Collected data:

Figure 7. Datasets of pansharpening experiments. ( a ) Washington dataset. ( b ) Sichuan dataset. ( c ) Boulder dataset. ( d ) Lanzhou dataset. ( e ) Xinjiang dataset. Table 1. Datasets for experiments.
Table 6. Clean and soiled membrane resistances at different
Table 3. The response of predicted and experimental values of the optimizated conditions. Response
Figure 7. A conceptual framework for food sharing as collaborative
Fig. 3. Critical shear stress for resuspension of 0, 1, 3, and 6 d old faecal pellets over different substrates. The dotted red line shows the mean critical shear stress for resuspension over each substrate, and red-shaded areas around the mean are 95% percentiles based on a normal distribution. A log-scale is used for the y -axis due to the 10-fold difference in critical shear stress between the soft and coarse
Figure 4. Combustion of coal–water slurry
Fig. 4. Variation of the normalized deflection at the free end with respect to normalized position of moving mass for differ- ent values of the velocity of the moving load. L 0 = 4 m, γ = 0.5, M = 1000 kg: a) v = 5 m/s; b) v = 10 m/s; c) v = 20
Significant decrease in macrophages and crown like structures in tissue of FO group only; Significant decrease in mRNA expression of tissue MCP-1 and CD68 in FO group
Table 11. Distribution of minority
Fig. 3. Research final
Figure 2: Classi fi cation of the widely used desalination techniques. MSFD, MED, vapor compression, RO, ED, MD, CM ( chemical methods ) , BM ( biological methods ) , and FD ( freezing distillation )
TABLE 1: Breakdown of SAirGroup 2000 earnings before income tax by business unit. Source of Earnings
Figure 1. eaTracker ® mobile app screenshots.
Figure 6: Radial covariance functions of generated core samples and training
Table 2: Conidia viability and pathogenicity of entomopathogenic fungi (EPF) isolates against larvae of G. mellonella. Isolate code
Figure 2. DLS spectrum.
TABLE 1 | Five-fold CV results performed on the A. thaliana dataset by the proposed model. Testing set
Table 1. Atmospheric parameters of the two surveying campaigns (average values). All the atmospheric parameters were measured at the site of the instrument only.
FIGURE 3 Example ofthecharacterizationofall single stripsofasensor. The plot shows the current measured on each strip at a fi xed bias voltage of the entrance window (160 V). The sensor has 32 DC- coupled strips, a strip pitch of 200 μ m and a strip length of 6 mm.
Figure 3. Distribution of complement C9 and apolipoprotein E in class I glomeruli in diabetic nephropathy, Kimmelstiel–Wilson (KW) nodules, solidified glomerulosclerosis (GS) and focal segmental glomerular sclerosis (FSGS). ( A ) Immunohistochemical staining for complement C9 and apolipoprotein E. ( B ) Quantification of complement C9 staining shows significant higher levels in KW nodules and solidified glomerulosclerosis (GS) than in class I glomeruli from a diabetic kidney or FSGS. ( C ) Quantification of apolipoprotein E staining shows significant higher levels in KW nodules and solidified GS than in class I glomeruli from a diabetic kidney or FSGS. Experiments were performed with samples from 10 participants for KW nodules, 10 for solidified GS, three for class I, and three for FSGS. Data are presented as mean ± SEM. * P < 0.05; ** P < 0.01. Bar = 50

▶ [DIRECTIONS FOR THIS TASK] Your answer should consist only of the lines above between the line holding "Figure 1. eaTracker ® mobile app screenshots." and the line holding "TABLE 1 | Five-fold", inclusive, each transcribed exactly.

▶ [RESPONSE]
Figure 1. eaTracker ® mobile app screenshots.
Figure 6: Radial covariance functions of generated core samples and training
Table 2: Conidia viability and pathogenicity of entomopathogenic fungi (EPF) isolates against larvae of G. mellonella. Isolate code
Figure 2. DLS spectrum.
TABLE 1 | Five-fold CV results performed on the A. thaliana dataset by the proposed model. Testing set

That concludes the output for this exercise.